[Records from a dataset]
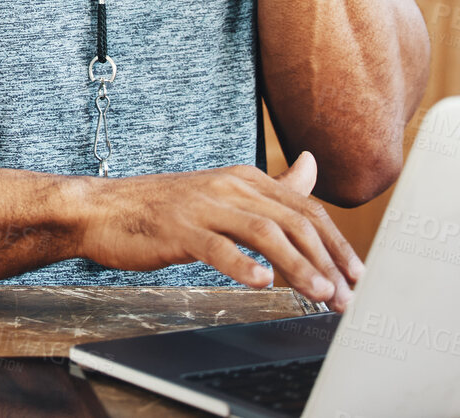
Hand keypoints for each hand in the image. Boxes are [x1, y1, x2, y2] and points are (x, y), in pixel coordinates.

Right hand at [76, 152, 363, 309]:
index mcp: (245, 178)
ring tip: (319, 293)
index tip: (356, 275)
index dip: (336, 243)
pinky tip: (262, 284)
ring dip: (297, 266)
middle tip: (345, 295)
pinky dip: (243, 266)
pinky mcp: (179, 230)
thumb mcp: (223, 191)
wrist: (103, 209)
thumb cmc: (164, 208)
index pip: (306, 208)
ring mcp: (204, 207)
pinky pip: (217, 248)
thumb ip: (272, 185)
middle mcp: (230, 187)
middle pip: (293, 221)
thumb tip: (312, 164)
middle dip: (326, 260)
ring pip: (264, 233)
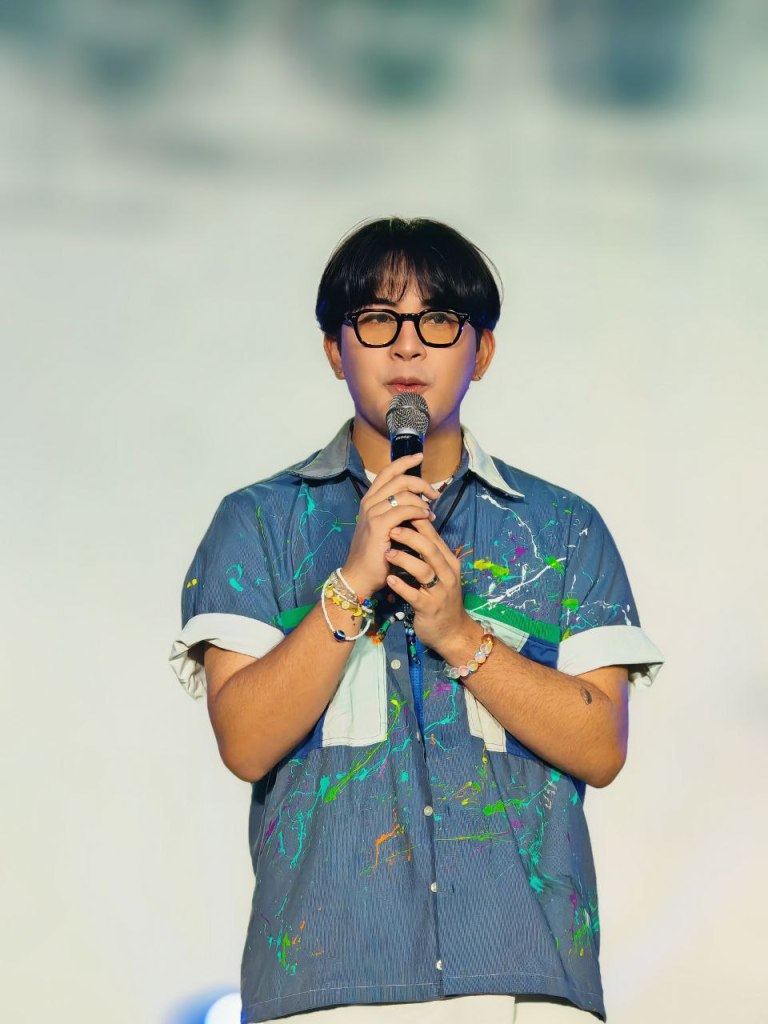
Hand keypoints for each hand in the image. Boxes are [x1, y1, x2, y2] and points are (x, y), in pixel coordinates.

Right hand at [341, 453, 440, 597]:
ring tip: (431, 512)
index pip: (387, 472)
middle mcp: (369, 502)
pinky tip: (427, 518)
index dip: (404, 461)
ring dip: (422, 500)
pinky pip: (404, 510)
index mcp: (370, 500)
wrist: (361, 575)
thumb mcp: (385, 527)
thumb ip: (396, 511)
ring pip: (403, 493)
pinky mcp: (379, 525)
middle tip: (434, 495)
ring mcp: (372, 513)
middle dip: (421, 483)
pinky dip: (418, 512)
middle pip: (399, 479)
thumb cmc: (376, 554)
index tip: (419, 456)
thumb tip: (418, 501)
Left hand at [384, 517, 477, 656]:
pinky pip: (414, 595)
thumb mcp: (440, 572)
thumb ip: (429, 553)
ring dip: (404, 559)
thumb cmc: (440, 597)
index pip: (434, 537)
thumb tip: (411, 526)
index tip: (401, 513)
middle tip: (391, 529)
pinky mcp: (429, 608)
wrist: (451, 631)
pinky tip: (389, 579)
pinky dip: (401, 586)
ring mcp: (440, 592)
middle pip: (430, 549)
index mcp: (449, 562)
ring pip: (423, 570)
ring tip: (387, 553)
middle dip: (410, 537)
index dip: (418, 523)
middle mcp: (448, 574)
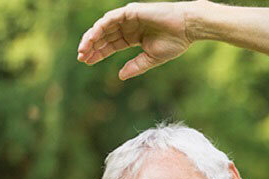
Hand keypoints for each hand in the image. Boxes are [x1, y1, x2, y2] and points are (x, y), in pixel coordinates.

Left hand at [77, 2, 195, 79]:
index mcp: (133, 37)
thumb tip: (120, 76)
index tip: (86, 62)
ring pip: (104, 27)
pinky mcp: (130, 11)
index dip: (98, 53)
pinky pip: (110, 18)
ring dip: (92, 37)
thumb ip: (136, 66)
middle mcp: (128, 27)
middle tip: (81, 58)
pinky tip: (93, 37)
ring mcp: (128, 18)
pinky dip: (100, 27)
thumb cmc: (174, 42)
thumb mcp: (152, 58)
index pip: (111, 45)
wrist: (187, 28)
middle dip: (91, 46)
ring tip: (83, 49)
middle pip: (104, 36)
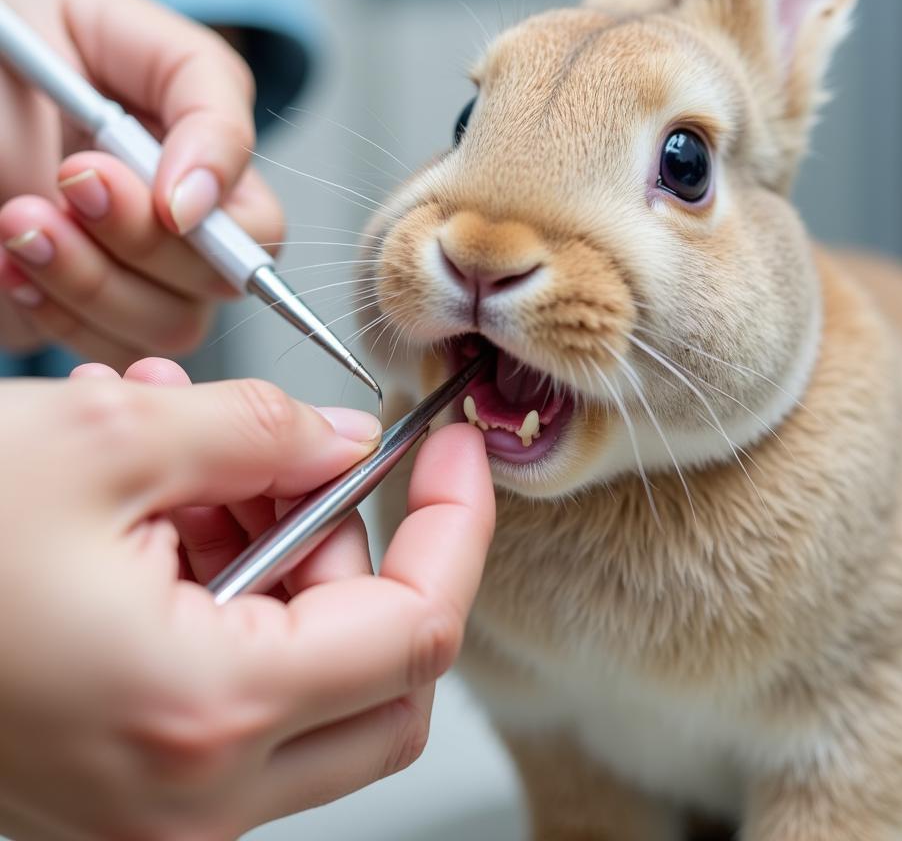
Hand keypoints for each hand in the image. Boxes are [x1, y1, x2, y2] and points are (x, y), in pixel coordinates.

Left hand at [0, 0, 283, 365]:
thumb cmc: (3, 44)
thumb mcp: (101, 22)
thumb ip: (198, 94)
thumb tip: (201, 201)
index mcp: (202, 154)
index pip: (259, 223)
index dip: (215, 225)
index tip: (142, 190)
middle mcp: (182, 222)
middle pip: (224, 282)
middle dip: (140, 242)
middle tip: (64, 181)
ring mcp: (135, 277)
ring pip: (172, 328)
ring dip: (88, 279)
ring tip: (14, 218)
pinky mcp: (85, 318)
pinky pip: (110, 353)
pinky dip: (54, 313)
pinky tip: (8, 260)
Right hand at [0, 361, 494, 840]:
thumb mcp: (107, 442)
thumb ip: (261, 432)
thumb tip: (349, 442)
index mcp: (203, 711)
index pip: (419, 629)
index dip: (458, 524)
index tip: (460, 450)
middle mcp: (191, 794)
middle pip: (384, 674)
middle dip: (358, 551)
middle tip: (291, 468)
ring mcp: (159, 806)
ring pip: (314, 680)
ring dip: (280, 556)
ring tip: (190, 461)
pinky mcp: (128, 786)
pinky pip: (238, 687)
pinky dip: (230, 593)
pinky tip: (159, 512)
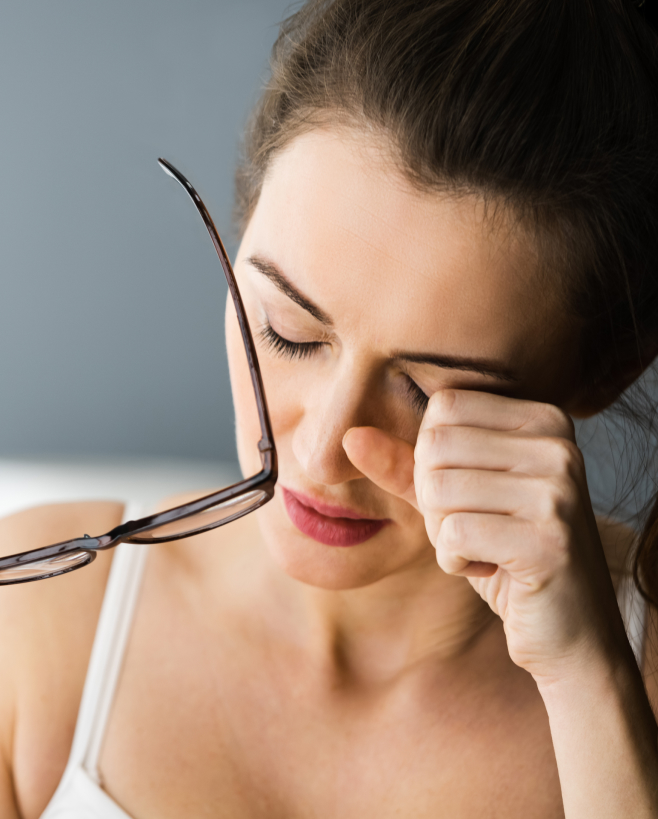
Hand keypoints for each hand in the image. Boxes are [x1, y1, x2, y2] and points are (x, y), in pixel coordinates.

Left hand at [343, 390, 628, 683]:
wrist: (572, 634)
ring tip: (486, 550)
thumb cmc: (507, 556)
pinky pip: (453, 536)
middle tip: (475, 531)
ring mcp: (558, 491)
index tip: (470, 498)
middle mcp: (558, 445)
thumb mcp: (454, 501)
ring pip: (438, 491)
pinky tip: (493, 572)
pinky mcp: (548, 540)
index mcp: (543, 419)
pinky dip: (456, 563)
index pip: (442, 409)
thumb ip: (405, 464)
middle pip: (434, 446)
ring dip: (443, 534)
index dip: (433, 460)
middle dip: (434, 500)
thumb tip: (350, 435)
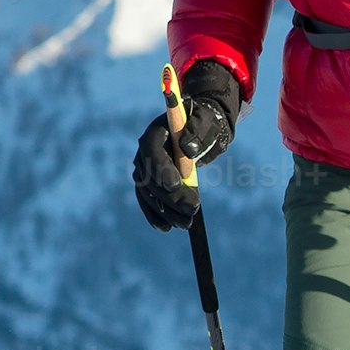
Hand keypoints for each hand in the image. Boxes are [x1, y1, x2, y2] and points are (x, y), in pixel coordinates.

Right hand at [133, 60, 245, 231]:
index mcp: (155, 134)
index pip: (151, 152)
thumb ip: (197, 131)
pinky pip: (148, 202)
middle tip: (193, 209)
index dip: (161, 169)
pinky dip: (156, 216)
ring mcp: (144, 170)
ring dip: (166, 211)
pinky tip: (167, 227)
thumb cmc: (202, 124)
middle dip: (171, 197)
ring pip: (149, 194)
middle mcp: (144, 153)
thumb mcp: (205, 122)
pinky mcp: (150, 184)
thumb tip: (188, 149)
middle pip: (151, 178)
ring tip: (186, 224)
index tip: (176, 185)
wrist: (197, 133)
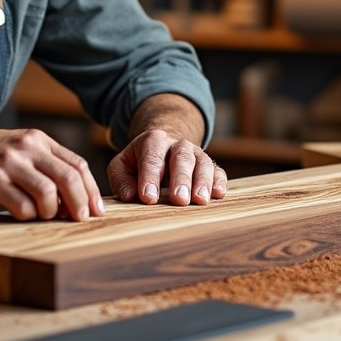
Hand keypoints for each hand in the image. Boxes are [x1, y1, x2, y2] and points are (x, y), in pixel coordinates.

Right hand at [0, 126, 103, 220]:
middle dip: (81, 204)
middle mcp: (26, 148)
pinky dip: (27, 216)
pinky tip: (19, 214)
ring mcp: (9, 163)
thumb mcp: (16, 148)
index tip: (96, 210)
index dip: (91, 190)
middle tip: (80, 220)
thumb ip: (42, 164)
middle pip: (69, 178)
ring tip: (43, 216)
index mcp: (37, 140)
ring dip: (52, 212)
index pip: (77, 164)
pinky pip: (22, 206)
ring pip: (49, 193)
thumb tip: (72, 196)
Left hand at [106, 128, 227, 206]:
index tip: (148, 198)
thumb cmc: (139, 161)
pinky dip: (219, 182)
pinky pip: (217, 171)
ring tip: (200, 200)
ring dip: (203, 182)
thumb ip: (121, 179)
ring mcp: (196, 154)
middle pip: (182, 158)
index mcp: (153, 140)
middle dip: (181, 179)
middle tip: (179, 200)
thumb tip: (129, 196)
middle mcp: (177, 144)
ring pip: (203, 163)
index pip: (152, 158)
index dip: (150, 178)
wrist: (163, 146)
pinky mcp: (209, 166)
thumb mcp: (122, 165)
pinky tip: (218, 194)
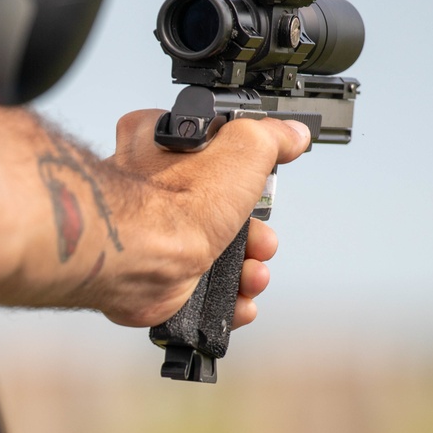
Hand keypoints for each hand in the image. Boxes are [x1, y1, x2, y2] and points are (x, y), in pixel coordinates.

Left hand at [102, 108, 309, 325]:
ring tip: (253, 274)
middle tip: (262, 241)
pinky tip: (240, 298)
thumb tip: (291, 134)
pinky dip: (230, 298)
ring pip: (220, 253)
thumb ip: (271, 136)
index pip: (216, 151)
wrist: (141, 258)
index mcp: (166, 145)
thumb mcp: (242, 146)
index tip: (264, 185)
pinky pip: (205, 290)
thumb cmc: (174, 201)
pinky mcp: (162, 275)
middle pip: (225, 211)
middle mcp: (157, 189)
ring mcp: (159, 234)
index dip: (247, 172)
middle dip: (256, 234)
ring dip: (249, 268)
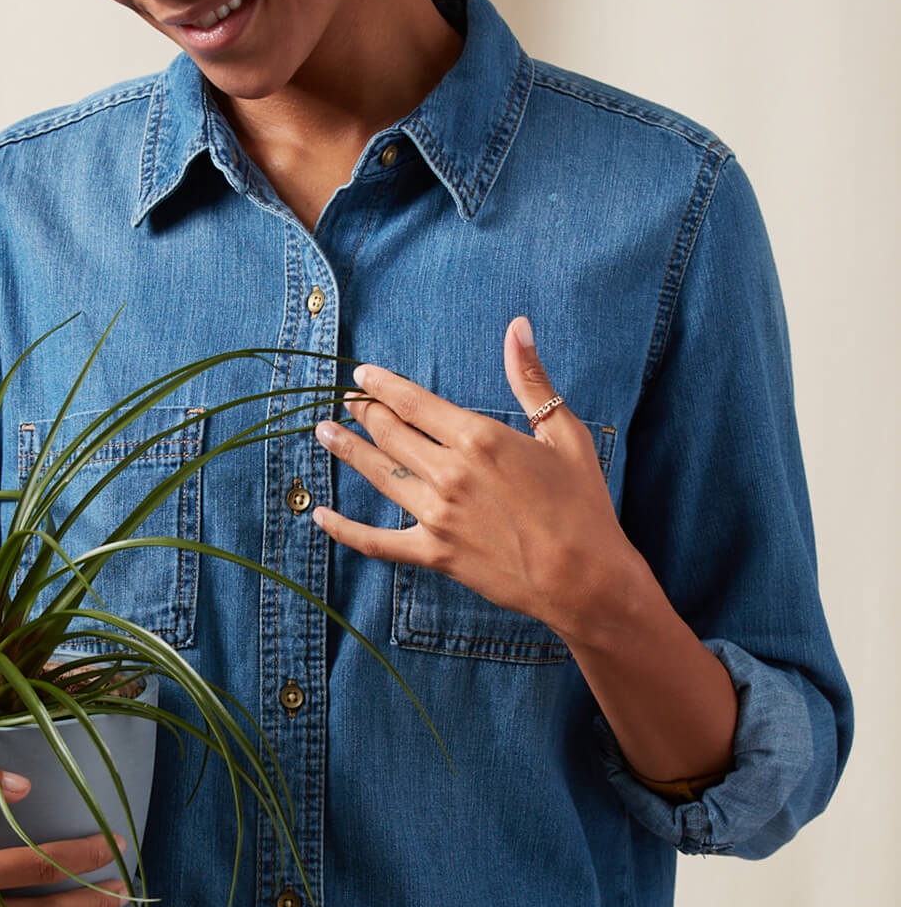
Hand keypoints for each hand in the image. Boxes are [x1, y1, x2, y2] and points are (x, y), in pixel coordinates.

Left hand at [311, 315, 633, 637]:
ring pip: (378, 474)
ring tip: (323, 432)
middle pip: (390, 433)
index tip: (361, 375)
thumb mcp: (564, 434)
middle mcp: (449, 472)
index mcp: (478, 438)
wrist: (587, 579)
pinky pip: (376, 541)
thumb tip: (518, 327)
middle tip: (345, 401)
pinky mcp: (434, 553)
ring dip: (347, 450)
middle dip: (364, 412)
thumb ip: (531, 379)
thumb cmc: (583, 505)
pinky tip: (320, 516)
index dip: (382, 385)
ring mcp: (437, 515)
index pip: (413, 401)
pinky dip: (344, 529)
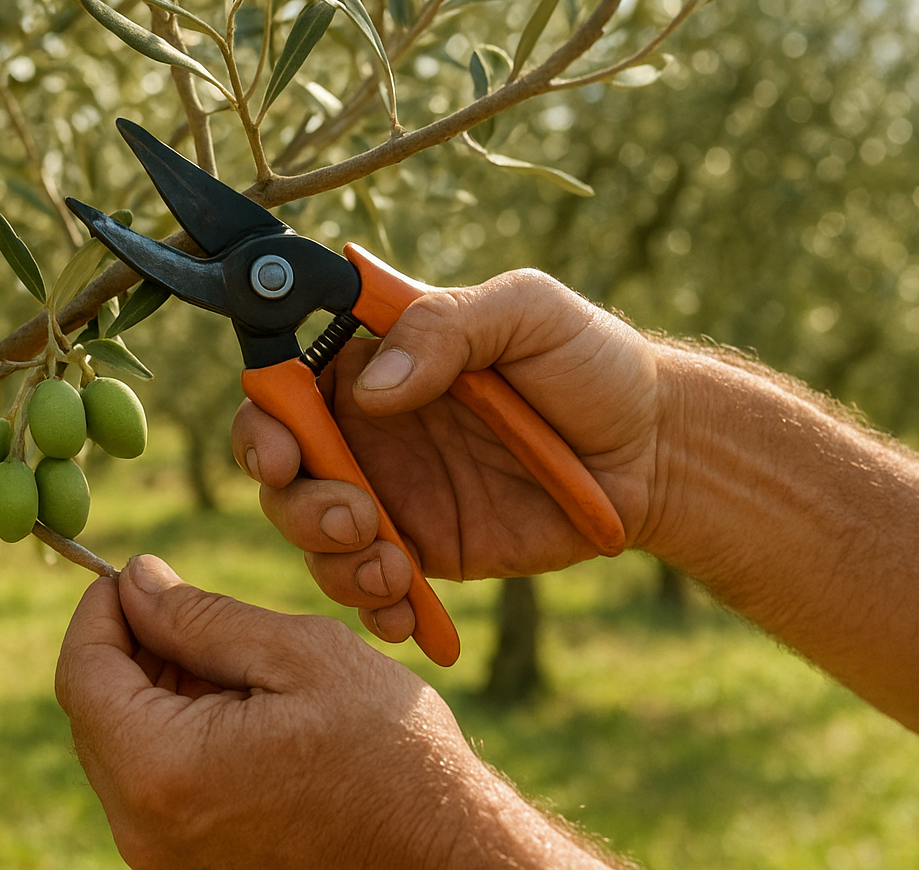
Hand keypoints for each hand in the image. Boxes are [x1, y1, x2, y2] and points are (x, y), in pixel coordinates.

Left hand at [54, 555, 609, 869]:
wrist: (444, 852)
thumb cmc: (387, 750)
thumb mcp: (298, 653)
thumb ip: (200, 616)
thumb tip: (135, 581)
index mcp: (164, 770)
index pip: (81, 674)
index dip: (99, 611)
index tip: (133, 574)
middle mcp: (145, 830)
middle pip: (93, 714)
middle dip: (128, 648)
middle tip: (187, 607)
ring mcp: (165, 859)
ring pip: (121, 748)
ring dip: (153, 691)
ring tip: (229, 659)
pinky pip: (152, 787)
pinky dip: (174, 735)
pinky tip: (235, 709)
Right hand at [231, 270, 661, 641]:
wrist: (655, 454)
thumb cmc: (591, 363)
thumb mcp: (526, 312)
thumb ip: (444, 328)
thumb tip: (373, 389)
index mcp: (373, 362)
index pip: (282, 387)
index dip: (263, 421)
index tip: (281, 453)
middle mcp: (366, 431)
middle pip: (281, 474)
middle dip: (296, 503)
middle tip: (353, 515)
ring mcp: (391, 496)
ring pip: (314, 539)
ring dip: (333, 560)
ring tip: (395, 565)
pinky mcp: (425, 555)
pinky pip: (371, 590)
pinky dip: (372, 607)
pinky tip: (404, 606)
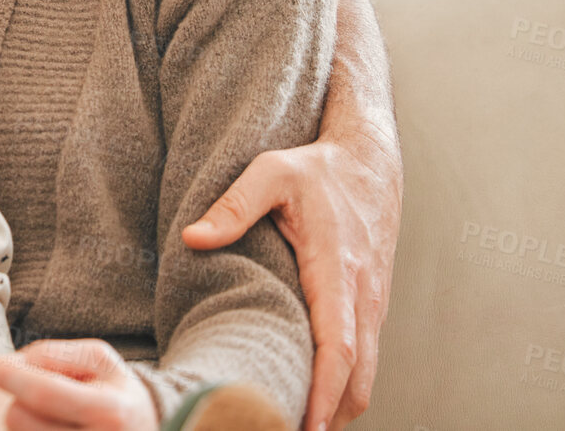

* **Description of the task**
Above are some records. Reproduce the lines from the one with "thumb ip: (261, 432)" down to the one with "index pip: (151, 152)", keeping both, and leave every picture out.

* **Reply to the exercise**
thumb ip: (261, 432)
thumb tip: (349, 442)
index mcp: (203, 711)
index pip: (419, 629)
index dip: (458, 524)
index tip: (460, 450)
middle mcp: (191, 794)
middle pip: (384, 674)
middle dip: (358, 551)
middle tip: (291, 468)
ring mcp: (159, 806)
ring pip: (314, 680)
ring dip: (280, 556)
ring tip: (190, 461)
pinky mcp: (128, 786)
pinky pip: (238, 687)
pinky dip: (230, 593)
pinky tip: (159, 512)
Hand keypoints for each hand in the image. Boxes are [x1, y1, x2, y2] and points are (x, y), in pixel coordinates.

Left hand at [343, 390, 628, 683]:
wrist: (572, 634)
ring tip: (486, 550)
thumb cmc: (507, 556)
pinky pip: (453, 536)
middle tip: (475, 531)
ring mcp: (558, 491)
index tip: (470, 498)
middle mcp: (558, 445)
thumb mcp: (454, 501)
ring pip: (438, 491)
pinky tip: (493, 572)
pinky mcp: (548, 540)
index mcp: (543, 419)
pinky dip: (456, 563)
index pip: (442, 409)
thumb ip: (405, 464)
middle pip: (434, 446)
ring dip: (443, 534)
index dip: (433, 460)
middle dip: (434, 500)
thumb tip: (350, 435)
Hand keypoints for each hand in the image. Boxes are [x1, y1, x2, y2] and points are (x, y), in pixel coordinates.

Right hand at [133, 60, 245, 231]:
index mcp: (155, 134)
index pip: (151, 152)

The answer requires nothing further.